Selama kehamilan, rahim mengalami pembesaran untuk memberikan ruang bagi pertumbuhan janin. Perubahan tersebut membuat dinding perut mengalami peregangan dan tekanan yang lebih besar. Jaringan di sekitar pusar pun ikut terdorong sehingga bentuk pusar dapat berubah.
Selain ukuran rahim, perubahan hormon selama kehamilan juga memengaruhi jaringan tubuh sehingga menjadi lebih lentur. Kondisi ini membuat pusar yang sebelumnya cekung bisa terlihat semakin rata atau menonjol. Deretan faktor yang dapat membuat pusar lebih mudah terlihat menonjol antara lain:
- Pertumbuhan rahim yang semakin besar seiring bertambahnya usia kehamilan.
- Peregangan kulit dan otot perut akibat perkembangan janin.

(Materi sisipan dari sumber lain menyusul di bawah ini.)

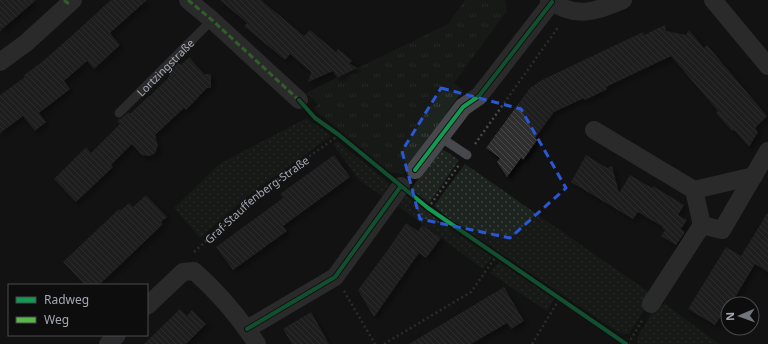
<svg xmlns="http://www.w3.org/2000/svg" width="768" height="344" viewBox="0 0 768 344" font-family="'Noto Sans',sans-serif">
	<defs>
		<pattern id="grass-dots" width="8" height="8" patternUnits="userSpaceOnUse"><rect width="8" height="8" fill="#1d231e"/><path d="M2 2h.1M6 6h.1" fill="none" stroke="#3b403c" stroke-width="1.8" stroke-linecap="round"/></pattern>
		<pattern id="park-tufts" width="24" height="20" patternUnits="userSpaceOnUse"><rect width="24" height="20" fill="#1d231e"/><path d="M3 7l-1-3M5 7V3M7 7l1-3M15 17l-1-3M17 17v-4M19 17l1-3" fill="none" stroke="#3b403c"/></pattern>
		<pattern id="building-back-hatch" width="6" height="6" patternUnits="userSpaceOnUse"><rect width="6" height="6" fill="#2d2d2e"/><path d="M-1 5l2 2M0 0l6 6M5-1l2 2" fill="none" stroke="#48494a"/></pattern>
		<filter id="shadow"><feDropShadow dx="3.5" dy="3.5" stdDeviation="2" flood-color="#0009"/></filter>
	</defs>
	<rect width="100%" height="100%" fill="#121213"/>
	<g fill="url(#grass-dots)">
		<path d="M307,118L331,136L250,194L200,238L174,208L219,164Z"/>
		<path d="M337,141L393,186L385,198L359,180L333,144Z"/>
		<path d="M441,148L459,160L429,203L411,189Z"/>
		<path d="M465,164L653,295L629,334H624L618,332L444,215L434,206Z"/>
		<path d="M406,195L440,222L492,257L483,269L398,206Z"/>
		<path d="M499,262L554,299L547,311L490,273Z"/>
		<path d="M665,304L719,344H638L637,338L656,306Z"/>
	</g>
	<path fill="url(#park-tufts)" d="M465,0H505L507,11L454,83L463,90L403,174L390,172L314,109L318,104L306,93L448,24Z"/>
	<g fill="url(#building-back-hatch)" filter="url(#shadow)">
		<path d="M0,0H36L0,31Z"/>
		<path d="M111,0H147L110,33L120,45L94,69L87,61L64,81L70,89L39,113L46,122L35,131L23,116L0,133V95L25,77L23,76L42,62L68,39Z"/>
		<path d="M220,0H261L304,36L310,30L336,52L338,49L353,61L349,63L357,68L337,78L333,71L308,82L311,72L290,54L285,60L244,26L247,23Z"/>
		<path d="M665,25L666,31L686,35L689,30L704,48L707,45L767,116L755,128L758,132L749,147L734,130L732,131L716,113L718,111L671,56L606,87L607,89L585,100L584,98L554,112L535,138L537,140L523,160L521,158L507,177L497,162L500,158L486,148L530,88L542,80L643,32L644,35Z"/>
		<path d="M189,57L204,74H211V88H207L186,110L184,108L155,135L158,146L155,153L152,155L148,156L142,155L132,144L111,165L113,167L76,202L54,179L86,147L91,153L120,124L117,121L123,117L129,112L130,114L149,96H150L168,78L171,70L178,63L181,65Z"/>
		<path d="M334,155L350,177L283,226L287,231L233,270L216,247L283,198L280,194Z"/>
		<path d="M586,155L607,168L612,166L619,193L630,175L652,188L653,186L684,205L678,215L687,220L681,229L685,232L676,245L661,236L665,230L662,228L663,227L638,212L633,219L571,182Z"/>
		<path d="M146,195L167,217L161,222L163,224L99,285H85L63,262L119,209L120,211L129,203L133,207Z"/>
		<path d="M768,212V272L755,264L731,304H728V309L723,317L721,316L715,325L688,309L726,247L741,256Z"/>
		<path d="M406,223L418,231L422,225L441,238L426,258L419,253L374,317L358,290L387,251Z"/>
		<path d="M504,287L524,321L511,329L507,323L471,344H409Z"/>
		<path d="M180,309L187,316L192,310L206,324L186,344H144Z"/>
		<path d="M311,312L319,326L329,344H292L283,329Z"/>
	</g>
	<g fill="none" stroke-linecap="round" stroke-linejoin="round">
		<g stroke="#48494d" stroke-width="2.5" stroke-dasharray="2 3" stroke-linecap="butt">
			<path d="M475,144L559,26"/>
			<path d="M428,208L459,165"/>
			<path id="s1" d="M194,252L253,197L339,135"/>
			<path d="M344,291L375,344"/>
			<path d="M384,344L471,292L497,255"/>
			<path d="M532,344L560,298"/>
			<path d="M628,344L643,319"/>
		</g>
		<g stroke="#47484b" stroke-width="9">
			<path id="s2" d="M119,113L212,20"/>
			<path d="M440,137L467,155"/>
		</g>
		<g stroke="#47484b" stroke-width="18">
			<path d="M188,0L212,20L299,100"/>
			<path d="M549,0C575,19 596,12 623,0"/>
			<path d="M713,0L768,66"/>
			<path d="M0,62L26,43L73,0"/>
			<path d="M594,130L694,190"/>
			<path d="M415,170L463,107L479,96L552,2"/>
			<path d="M702,225L694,190L754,176"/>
			<path d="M651,304L702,225L722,230L768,151"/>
			<path d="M147,306L183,272L194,271C218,292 239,317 257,344"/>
			<path d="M247,329L335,277L401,186"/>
			<path d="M108,344L117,335"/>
		</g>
		<g stroke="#58b947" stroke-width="3" stroke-dasharray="6 3" stroke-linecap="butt">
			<path d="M64,0L69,4"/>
			<path d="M188,0L212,20L301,102"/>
		</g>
		<g stroke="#0d0d0e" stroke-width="6">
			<g id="cycleway">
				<path d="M299,100L315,118L339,135L428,208L626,344"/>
				<path d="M415,170L463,107L479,96L552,2"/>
				<path d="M247,329L335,277L401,186"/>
			</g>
		</g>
		<use href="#cycleway" stroke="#139951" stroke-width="4"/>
	</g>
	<path d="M0 0H768V344H0ZM441,88L521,109L566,188L510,238L420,219L402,151Z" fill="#121213" fill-opacity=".55" fill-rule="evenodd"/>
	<path fill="none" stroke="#2a57d4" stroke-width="3" stroke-dasharray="8 5" stroke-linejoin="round" d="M441,88L521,109L566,188L510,238L420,219L402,151Z"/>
	<g text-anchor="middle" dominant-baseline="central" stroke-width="3" stroke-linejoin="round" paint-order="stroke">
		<g font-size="11" fill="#a4a8b3" stroke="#0d0d0e">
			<text stroke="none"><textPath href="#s2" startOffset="65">Lortzingstraße</textPath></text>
			<text stroke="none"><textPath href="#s1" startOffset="82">Graf-Stauffenberg-Straße</textPath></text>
		</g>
	</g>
	<rect x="8" y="284" width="140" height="52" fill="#0d0d0e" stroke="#494b50"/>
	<rect x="16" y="297" width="20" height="6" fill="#139951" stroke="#494b50"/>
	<text x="44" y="304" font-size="12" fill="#a4a8b3">Radweg</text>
	<rect x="16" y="317" width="20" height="6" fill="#58b947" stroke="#494b50"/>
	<text x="44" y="324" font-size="12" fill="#a4a8b3">Weg</text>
	<g transform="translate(740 316) rotate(268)"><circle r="19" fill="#0d0d0e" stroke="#494b50"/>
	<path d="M0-3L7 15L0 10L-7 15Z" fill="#71747b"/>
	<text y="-6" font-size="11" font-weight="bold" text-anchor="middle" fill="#a4a8b3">N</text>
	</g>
</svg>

- Bentuk pusar sebelum hamil, karena setiap orang memiliki bentuk pusar yang berbeda.
- Kehamilan sebelumnya, terutama jika otot dan jaringan perut sudah pernah mengalami peregangan.
- Ukuran dan posisi janin, yang dapat memengaruhi bentuk perut dan tekanan di dalamnya.

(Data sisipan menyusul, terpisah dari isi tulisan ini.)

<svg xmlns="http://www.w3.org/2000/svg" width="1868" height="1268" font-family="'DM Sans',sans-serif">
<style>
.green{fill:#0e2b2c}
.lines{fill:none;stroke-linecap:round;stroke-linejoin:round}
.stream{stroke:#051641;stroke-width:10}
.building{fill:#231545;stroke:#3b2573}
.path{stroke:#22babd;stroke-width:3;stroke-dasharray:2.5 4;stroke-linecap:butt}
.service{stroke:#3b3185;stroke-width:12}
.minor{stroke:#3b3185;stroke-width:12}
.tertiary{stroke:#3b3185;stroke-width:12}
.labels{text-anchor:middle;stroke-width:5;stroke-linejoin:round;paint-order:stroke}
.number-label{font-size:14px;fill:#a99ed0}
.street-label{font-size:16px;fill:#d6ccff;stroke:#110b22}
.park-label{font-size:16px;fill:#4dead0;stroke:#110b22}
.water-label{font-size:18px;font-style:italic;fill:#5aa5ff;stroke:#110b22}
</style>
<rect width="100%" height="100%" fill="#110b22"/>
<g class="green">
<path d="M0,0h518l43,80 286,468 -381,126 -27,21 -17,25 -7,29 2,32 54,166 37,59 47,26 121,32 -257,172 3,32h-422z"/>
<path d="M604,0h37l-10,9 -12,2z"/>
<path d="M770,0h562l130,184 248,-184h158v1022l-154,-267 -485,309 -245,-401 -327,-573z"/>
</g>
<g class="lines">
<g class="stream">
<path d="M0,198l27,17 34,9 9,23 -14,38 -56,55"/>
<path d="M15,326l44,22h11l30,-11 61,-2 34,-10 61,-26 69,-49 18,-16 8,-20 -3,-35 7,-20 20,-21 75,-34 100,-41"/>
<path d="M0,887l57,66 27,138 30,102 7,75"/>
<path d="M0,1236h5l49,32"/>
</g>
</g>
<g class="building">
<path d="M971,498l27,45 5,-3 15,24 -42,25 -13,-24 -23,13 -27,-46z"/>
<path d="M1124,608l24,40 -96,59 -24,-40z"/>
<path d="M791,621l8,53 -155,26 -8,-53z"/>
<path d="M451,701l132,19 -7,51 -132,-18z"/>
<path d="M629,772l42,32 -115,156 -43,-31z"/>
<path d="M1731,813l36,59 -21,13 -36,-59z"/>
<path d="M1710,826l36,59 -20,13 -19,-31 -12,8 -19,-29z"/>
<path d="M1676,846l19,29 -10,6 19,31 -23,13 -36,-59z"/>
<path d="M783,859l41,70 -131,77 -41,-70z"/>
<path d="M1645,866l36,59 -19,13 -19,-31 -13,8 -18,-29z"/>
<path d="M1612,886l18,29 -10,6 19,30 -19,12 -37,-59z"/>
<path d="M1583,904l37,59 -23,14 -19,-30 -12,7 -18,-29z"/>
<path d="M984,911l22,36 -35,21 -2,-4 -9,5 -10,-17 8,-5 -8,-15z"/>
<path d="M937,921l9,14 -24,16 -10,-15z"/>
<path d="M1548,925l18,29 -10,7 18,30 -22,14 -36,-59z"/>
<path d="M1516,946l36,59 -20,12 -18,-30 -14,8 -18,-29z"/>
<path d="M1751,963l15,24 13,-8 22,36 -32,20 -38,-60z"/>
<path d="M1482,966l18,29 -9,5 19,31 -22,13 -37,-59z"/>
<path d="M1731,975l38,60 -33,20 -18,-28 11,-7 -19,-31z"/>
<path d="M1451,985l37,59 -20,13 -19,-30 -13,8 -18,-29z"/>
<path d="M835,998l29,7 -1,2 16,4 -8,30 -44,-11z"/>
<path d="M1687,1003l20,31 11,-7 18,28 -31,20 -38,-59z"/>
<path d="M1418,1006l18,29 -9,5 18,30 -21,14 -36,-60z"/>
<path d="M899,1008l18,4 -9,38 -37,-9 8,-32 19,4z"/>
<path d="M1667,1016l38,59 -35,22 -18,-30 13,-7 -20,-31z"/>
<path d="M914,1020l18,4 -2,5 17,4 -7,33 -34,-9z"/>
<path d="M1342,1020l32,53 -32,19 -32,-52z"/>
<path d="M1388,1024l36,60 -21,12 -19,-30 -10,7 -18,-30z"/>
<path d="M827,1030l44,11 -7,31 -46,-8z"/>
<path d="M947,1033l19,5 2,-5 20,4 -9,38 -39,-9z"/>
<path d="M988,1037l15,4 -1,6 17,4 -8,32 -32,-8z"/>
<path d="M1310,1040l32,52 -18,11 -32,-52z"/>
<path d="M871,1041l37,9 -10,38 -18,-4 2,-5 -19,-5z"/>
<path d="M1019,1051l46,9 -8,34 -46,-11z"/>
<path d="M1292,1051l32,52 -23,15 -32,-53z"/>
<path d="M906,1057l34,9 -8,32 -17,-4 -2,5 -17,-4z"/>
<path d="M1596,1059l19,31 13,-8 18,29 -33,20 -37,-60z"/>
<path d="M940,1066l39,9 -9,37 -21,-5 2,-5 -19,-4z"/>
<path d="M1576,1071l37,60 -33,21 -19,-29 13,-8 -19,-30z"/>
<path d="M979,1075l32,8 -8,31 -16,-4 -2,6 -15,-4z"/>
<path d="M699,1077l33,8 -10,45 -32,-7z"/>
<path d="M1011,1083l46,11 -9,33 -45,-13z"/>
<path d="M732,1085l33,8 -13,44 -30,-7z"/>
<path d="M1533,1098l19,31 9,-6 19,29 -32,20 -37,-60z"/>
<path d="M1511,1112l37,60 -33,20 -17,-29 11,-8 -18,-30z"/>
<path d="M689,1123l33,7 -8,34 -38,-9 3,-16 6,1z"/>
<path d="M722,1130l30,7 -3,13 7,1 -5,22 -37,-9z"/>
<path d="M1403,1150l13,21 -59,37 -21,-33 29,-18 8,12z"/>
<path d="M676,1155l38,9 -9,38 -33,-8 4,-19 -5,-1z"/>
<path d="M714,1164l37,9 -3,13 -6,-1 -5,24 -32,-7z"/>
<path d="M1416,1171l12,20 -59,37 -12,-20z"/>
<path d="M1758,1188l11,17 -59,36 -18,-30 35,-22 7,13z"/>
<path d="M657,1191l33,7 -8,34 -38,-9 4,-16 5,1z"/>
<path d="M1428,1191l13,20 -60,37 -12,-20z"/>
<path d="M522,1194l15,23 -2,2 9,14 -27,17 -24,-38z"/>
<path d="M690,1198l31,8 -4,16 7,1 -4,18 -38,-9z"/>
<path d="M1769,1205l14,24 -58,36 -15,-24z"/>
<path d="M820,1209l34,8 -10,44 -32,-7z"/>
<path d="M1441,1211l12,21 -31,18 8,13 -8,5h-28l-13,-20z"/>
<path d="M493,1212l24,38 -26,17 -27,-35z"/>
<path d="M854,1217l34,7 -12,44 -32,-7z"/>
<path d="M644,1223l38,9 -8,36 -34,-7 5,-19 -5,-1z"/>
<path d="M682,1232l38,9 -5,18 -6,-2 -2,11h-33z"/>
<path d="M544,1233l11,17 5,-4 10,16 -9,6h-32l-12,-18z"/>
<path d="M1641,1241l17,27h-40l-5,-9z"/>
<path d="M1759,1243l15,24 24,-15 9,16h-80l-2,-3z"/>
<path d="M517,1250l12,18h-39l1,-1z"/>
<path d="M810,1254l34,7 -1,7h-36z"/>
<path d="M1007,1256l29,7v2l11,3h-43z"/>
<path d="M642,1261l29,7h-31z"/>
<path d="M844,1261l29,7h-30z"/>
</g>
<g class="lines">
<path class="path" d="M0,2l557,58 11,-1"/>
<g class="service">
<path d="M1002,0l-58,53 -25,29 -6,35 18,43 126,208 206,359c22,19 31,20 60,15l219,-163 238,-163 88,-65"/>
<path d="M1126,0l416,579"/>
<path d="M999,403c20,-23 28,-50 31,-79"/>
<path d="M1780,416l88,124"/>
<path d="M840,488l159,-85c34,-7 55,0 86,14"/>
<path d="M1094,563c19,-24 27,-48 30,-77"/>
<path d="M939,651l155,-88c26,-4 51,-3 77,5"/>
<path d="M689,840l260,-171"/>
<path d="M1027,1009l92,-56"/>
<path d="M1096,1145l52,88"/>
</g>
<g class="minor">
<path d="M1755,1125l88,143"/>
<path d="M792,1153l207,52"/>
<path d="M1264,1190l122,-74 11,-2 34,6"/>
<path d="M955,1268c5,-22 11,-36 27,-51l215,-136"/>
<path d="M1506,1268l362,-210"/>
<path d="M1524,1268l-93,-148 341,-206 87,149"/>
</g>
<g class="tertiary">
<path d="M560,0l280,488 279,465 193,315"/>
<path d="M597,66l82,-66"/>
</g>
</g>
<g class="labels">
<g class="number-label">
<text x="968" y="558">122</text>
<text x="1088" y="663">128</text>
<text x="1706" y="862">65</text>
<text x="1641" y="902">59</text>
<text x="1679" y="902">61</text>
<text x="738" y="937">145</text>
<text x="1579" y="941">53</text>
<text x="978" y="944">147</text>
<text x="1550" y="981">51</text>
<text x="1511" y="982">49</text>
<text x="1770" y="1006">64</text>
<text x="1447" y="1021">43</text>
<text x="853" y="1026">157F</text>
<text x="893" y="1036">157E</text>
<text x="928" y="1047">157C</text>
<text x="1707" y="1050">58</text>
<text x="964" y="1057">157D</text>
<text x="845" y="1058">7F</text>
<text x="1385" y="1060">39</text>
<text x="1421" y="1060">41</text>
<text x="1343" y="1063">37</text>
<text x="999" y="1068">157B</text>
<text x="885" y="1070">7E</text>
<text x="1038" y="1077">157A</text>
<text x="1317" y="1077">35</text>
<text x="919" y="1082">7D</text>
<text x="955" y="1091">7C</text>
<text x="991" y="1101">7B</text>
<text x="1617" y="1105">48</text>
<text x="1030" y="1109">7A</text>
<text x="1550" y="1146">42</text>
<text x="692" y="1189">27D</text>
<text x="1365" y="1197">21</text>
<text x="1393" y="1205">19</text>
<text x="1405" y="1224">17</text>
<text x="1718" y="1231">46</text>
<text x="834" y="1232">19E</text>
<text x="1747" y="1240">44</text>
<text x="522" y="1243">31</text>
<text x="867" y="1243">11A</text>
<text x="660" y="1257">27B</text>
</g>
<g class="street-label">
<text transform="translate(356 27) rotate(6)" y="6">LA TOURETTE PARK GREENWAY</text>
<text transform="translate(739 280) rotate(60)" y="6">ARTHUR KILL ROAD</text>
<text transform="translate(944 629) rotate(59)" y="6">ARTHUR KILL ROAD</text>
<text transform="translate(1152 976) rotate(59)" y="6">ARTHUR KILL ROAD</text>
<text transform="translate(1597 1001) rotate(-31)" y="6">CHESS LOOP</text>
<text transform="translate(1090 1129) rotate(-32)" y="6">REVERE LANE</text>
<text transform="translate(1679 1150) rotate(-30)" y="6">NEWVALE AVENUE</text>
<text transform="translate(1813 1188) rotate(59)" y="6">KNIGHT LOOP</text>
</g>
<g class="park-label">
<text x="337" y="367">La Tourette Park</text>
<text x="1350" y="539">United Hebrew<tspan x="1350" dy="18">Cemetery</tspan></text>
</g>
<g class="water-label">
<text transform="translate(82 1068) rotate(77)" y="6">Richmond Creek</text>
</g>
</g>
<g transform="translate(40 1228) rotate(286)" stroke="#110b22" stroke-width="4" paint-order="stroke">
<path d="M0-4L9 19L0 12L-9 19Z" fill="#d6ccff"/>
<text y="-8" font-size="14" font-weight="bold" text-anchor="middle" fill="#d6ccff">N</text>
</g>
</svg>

Apakah Pusar Menonjol Berbahaya?

Pada sebagian besar kasus, pusar yang menonjol selama kehamilan merupakan kondisi normal. Ibu hamil tidak perlu panik hanya karena melihat pusarnya berubah bentuk. Setelah melahirkan dan tekanan pada dinding perut berkurang, pusar biasanya dapat kembali mendekati bentuk sebelumnya, meskipun pada beberapa orang bentuknya mungkin tidak sepenuhnya sama.

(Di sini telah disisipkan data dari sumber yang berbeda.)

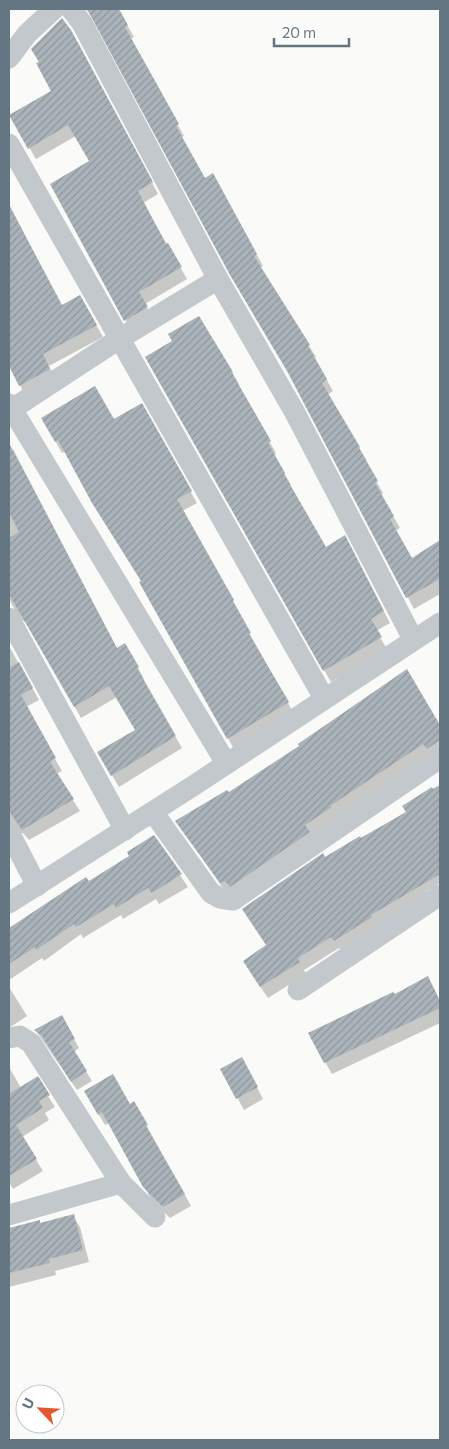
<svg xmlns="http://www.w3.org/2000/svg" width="449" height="1449" viewBox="0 0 449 1449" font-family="Commissioner,sans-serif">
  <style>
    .shadow { fill: #0003 }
    .building { fill: url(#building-hatch) }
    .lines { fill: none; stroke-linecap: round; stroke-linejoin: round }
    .street { stroke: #c3c8cc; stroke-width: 21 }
  </style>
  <defs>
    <pattern id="building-hatch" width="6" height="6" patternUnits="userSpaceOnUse" patternTransform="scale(1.25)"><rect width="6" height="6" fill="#aab3b9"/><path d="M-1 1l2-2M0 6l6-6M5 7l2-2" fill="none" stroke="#8e969c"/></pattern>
  </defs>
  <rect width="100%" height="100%" fill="#fafaf8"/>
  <g class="shadow">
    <path d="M86,9H118L134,37L130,39L184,136L181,138L205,179L219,186L263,266L260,268L316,357L314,358L333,391L327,395L366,459L364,460L383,493L381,495L400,528L395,531L412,560L440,543V594L414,609L289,373L99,26Z"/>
    <path d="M78,43L158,194L143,203L187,279L145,304L153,319L132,332L52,184L90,161L76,136L36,159L11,116L53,91Z"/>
    <path d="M9,204L62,307L80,296L103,337L49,366L56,381L26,397L9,363Z"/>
    <path d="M199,317L239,384L237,385L276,453L274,455L291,485L289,486L325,548L351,549L390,623L376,631L387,649L331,682L146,358L173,342Z"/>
    <path d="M141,404L197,503L182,511L294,714L234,749L140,583L142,582L65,451L62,453L43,419L114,420Z"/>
    <path d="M13,449L117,649L125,644L144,679L142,680L182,748L119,787L99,753L136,730L117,697L81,718L28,624L19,618L9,599V451Z"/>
    <path d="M9,646L39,700L26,707L43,737L9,753Z"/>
    <path d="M407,670L440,727V756L227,894L177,821L229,794L301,746Z"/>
    <path d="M45,742L62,771L56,774L80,811L29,840L23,833L9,834V767Z"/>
    <path d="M440,787V883L425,892L427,897L342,952L339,948L304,970L306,974L268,998L251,973L325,858L407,812Z"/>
    <path d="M154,837L188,887L159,904L156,899L123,919L121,915L83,938L81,934L44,961L42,958L9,980V930L86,879L88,883L131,856Z"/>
    <path d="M9,987L27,1016L9,1028Z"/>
    <path d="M434,990L440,1002V1023L332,1074L325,1062L394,996Z"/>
    <path d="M61,1016L79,1048L74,1052L92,1081L77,1090L36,1031Z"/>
    <path d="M9,1067L21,1088L48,1096L55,1107L45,1113L49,1120L22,1137L43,1171L13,1189L9,1182Z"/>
    <path d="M222,1069L248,1070L263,1099L244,1110Z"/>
    <path d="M85,1091L129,1105L134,1103L191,1206L170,1218L151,1199L109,1123L105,1125Z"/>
    <path d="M73,1216L80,1227L89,1262L55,1271L56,1275L9,1287V1236Z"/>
  </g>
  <g class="building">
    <path d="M87,9H119L128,25L125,27L179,124L176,126L205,178L213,173L257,254L254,256L310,345L308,346L327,379L322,383L360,447L359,448L378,481L375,483L394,516L390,519L412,558L440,540V579L406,598L287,371L230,275Z"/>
    <path d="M62,18L71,30L153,182L138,191L166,244L168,243L182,267L139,292L148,307L124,321L50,184L89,161L68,125L28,149L9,115L51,91L36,63L39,62L31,49Z"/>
    <path d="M9,205L62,305L80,295L97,325L43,354L50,369L19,386L9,366Z"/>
    <path d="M199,316L233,372L232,373L271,441L268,443L285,473L284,474L326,547L345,535L384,611L371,619L382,637L323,671L145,357L172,341L168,334Z"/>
    <path d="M95,386L114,419L142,403L192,491L177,499L234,600L233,601L251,633L249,634L289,702L227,739L139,582L141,581L92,503L58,440L55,442L41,418Z"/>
    <path d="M9,443L117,648L125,643L139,667L137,668L176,736L111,776L97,752L135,730L109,686L74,707L9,594V538L19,532L9,512Z"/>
    <path d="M19,662L33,688L21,695L56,758L50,762L74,799L22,830L9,811V668Z"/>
    <path d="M407,669L440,725V740L427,749L423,744L330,806L332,807L305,825L310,832L230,887L225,881L220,883L175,821L227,790L229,792L299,746L298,744Z"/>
    <path d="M440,785V874L371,915L372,917L334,941L331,937L298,958L300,962L260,987L243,961L266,945L242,909L323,853L325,857L360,836L361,838L406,812L402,806L432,787L433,789Z"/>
    <path d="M154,835L182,874L152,893L148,888L116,908L114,904L76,927L74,924L36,950L35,947L9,964V928L86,877L89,881L129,856L127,852Z"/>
    <path d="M428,976L440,1001V1008L324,1063L308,1033L393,992L395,994Z"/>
    <path d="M62,1015L75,1039L69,1042L87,1071L71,1082L42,1036L34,1030Z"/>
    <path d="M242,1057L258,1087L236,1099L220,1069Z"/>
    <path d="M113,1074L130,1104L134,1101L148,1125L146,1126L185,1194L163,1207L143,1187L102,1112L98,1115L84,1091Z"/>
    <path d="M38,1076L50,1095L39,1101L43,1108L16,1125L37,1159L9,1176V1094Z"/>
    <path d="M74,1214L83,1250L49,1259L50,1263L9,1273V1228L40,1220V1223Z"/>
  </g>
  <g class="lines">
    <g class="street">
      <path d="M71,9L82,23L218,279L294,411L413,639"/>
      <path d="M9,58L27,34L54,9"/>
      <path d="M9,144L324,698"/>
      <path d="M9,404L226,763"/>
      <path d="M9,411L119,339L218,279"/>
      <path d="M9,618L125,830"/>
      <path d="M153,812L211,893L220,898L233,900L440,758"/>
      <path d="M9,832L37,886"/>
      <path d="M9,903L193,786L440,623"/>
      <path d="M298,990L440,895"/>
      <path d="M9,1038L20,1036L31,1043L121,1183L155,1217"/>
      <path d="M9,1215L121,1183"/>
    </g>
  </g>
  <rect width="449" height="1449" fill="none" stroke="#657683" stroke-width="20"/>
  <g transform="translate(40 1409) rotate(295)"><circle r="24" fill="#ffffff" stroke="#c1c8cd"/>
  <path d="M0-4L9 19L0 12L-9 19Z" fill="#e4572e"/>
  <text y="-8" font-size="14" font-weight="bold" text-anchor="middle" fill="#657683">U</text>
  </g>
  <path d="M274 38v8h75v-8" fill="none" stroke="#657683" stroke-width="2.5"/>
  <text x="282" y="38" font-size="15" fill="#657683" stroke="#ffffff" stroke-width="4" paint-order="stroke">20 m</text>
</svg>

Pusar menonjol juga tidak menunjukkan bahwa janin sedang mengalami masalah. Perubahan tersebut lebih berkaitan dengan perubahan fisik pada tubuh ibu selama kehamilan.
Meski demikian, ibu hamil tetap perlu memperhatikan jika perubahan pada pusar disertai keluhan lain. Tidak semua benjolan di sekitar pusar semata-mata disebabkan oleh kehamilan.
Bagaimana Merawat Pusar Selama Hamil?
Pusar yang menonjol sebenarnya tidak membutuhkan perawatan khusus. Yang terpenting adalah menjaga kebersihan kulit dan menghindari tindakan yang justru dapat menyebabkan iritasi. Ibu hamil bisa melakukan beberapa hal sederhana berikut:
- Bersihkan area pusar dengan lembut saat mandi.
- Keringkan pusar setelah mandi agar tidak lembap.
- Hindari mengorek atau menarik pusar meskipun terasa gatal.
- Gunakan pakaian yang nyaman dan tidak terlalu menekan perut.
- Jangan menggunakan obat atau krim tertentu pada area pusar tanpa berkonsultasi terlebih dahulu.
Jadi, pusar ibu hamil yang menonjol umumnya merupakan perubahan normal akibat pertumbuhan rahim dan peregangan dinding perut. Kondisi ini biasanya tidak membahayakan ibu maupun janin. Namun, jika tonjolan disertai nyeri, kemerahan, pembengkakan, atau keluhan lain yang mengganggu, sebaiknya jangan diabaikan dan periksakan ke tenaga kesehatan agar penyebabnya dapat diketahui dengan jelas.